Multiple groups of people believed to be Syrian refugees have been detained and rejected from Montevideo, Uruguay, after using falsified Israeli passports to book their flights into the nation.
This week, reports Spanish newswire EFE, ten individuals entered Carrasco International Airport in Montevideo using fake Israeli passports, traveling into Uruguay from Brazil. Authorities sought to verify their passports after Spanish authorities warned that they had seen similar cases of falsified Israeli passports in Europe. When interrogated by authorities, the group could not respond to English or Hebrew, leading authorities to suspect they were Syrian. The group consisted of seven women, two men, and a child. They were flown back into Brazil.
The group is the second in as many weeks stopped at the same airport with similarly counterfeit identification. Uruguay’s El Observador newspaper reports that authorities stopped a group of four Syrian citizens, also using false passports, at the capital’s airport. Those individuals were questioned by Israeli Mossad authorities, which have been working closely with the Uruguayan government on security issues for both the Israeli embassy and violent attacks against Jewish Uruguayans in particular.
Uruguay received international praise last year when it announced that it would begin accepting Syrian refugees to resettle in its borders.
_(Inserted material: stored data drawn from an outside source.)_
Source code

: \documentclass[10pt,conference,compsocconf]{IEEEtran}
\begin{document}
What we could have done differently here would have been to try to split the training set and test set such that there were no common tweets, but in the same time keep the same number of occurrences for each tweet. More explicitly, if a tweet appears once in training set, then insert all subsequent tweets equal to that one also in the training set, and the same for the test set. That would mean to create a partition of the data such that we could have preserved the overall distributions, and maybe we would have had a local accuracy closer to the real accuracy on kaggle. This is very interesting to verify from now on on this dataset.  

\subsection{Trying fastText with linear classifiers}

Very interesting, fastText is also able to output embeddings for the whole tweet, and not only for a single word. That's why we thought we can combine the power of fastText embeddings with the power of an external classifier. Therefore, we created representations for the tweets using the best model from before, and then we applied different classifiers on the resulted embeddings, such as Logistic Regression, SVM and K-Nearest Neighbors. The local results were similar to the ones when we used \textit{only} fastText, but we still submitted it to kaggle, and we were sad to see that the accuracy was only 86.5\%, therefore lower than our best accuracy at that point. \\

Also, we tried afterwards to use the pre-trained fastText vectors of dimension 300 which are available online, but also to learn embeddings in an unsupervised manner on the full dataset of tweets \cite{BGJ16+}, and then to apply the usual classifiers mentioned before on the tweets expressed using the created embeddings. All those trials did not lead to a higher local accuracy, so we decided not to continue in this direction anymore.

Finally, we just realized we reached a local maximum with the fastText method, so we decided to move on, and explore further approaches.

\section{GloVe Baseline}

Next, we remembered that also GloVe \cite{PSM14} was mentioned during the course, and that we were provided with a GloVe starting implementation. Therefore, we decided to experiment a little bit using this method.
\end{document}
Within only months of the refugee program’s establishment, however, Uruguay announced this week that it would ban Syrian refugee men from entering Uruguay, accepting only women and children. Its argument is that incidents of domestic abuse within the Syrian refugee community were too high to allow them to continue relocating into the country as families with a father figure.
As authorities impose more stringent requirements of Syrian refugees to receive asylum, illegal activity involving the smuggling of Syrians out of their country has increased. In Spain, where the group of seven using Israeli passports is believed to have begun their journey into Uruguay, law enforcement shut down an entire smuggling ring dedicated to relocating Syrian refugees within the European Union in November.
It is believed that up to nine million Syrians have left their homes due to the civil war which erupted there in 2011 and continues to claim lives. It now consists not only of rebel factions against President Bashar al-Assad, but rebel factions against jihadist groups like the Islamic State, the al-Nusra Front, and the al-Qaeda outfit. While many have relocated to neighboring Turkey and Lebanon, some still have spread as far as the United States and Latin America, while others remain internally displaced within Syria.